-- TEXT SEGMENT follows --

Meetings between Sartain and LCWR leaders in the 18 months since publishing of the mandate have taken place outside public scrutiny, and neither Sartain nor the sisters have publicly detailed the number or content of their meetings.
 
According to knowledgable sources, LCWR members were told Thursday that their leadership had met with Sartain four times over the past year: Once following last year’s LCWR assembly in St. Louis, once in November in Baltimore during the annual U.S. bishops’ meeting, once in May during the group’s annual visit to Rome, and once more this summer.
 
Each time, the LCWR leaders told their members Thursday, Sartain did not detail the Vatican’s specific concerns with LCWR. 
 
In their first meeting last August, Sartain also reportedly said he had not been sufficiently educated on the renewal of religious life that followed the Second Vatican Council (1962-65). Those renewal efforts, which lasted for decades, are widely viewed by women religious as momentous achievements.
 
In their closed session with members Thursday, the LCWR board also shared a report of its May meeting in Rome with members of the Congregation for the Doctrine of the Faith. Several sisters said they were told that the LCWR’s response to the doctrinal assessment had contained “deficiencies,” but these were not spelled out. 
 
When meeting in the closed-door session with Sartain Thursday, several sisters reportedly asked the archbishop to spell out the alleged deficiencies, but he did not do so.

-- TEXT SEGMENT concluded --

◆ PROMPT 1
Repeat the entry below word for word, leaving the pictures out of your answer.

-- INPUT DATA follows --

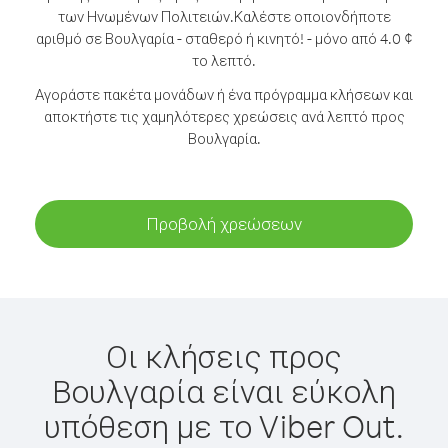
των Ηνωμένων Πολιτειών.
Καλέστε οποιονδήποτε
αριθμό σε Βουλγαρία - σταθερό ή κινητό! - μόνο από 4.0 ¢
το λεπτό.
Αγοράστε πακέτα μονάδων ή ένα πρόγραμμα κλήσεων και
αποκτήστε τις χαμηλότερες χρεώσεις ανά λεπτό προς
Βουλγαρία.
Προβολή χρεώσεων
Οι κλήσεις προς
Βουλγαρία είναι εύκολη
υπόθεση με το Viber Out.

-- INPUT DATA concluded --

◆ PROMPT 2
Reproduce the passage about the LCWR leaders' meetings with Sartain verbatim, starting with "In their first" and going on through "not spelled out.".

◆ TASK OUTPUT 1
των Ηνωμένων Πολιτειών.
Καλέστε οποιονδήποτε
αριθμό σε Βουλγαρία - σταθερό ή κινητό! - μόνο από 4.0 ¢
το λεπτό.
Αγοράστε πακέτα μονάδων ή ένα πρόγραμμα κλήσεων και
αποκτήστε τις χαμηλότερες χρεώσεις ανά λεπτό προς
Βουλγαρία.
Προβολή χρεώσεων
Οι κλήσεις προς
Βουλγαρία είναι εύκολη
υπόθεση με το Viber Out.

◆ TASK OUTPUT 2
In their first meeting last August, Sartain also reportedly said he had not been sufficiently educated on the renewal of religious life that followed the Second Vatican Council (1962-65). Those renewal efforts, which lasted for decades, are widely viewed by women religious as momentous achievements.
 
In their closed session with members Thursday, the LCWR board also shared a report of its May meeting in Rome with members of the Congregation for the Doctrine of the Faith. Several sisters said they were told that the LCWR’s response to the doctrinal assessment had contained “deficiencies,” but these were not spelled out.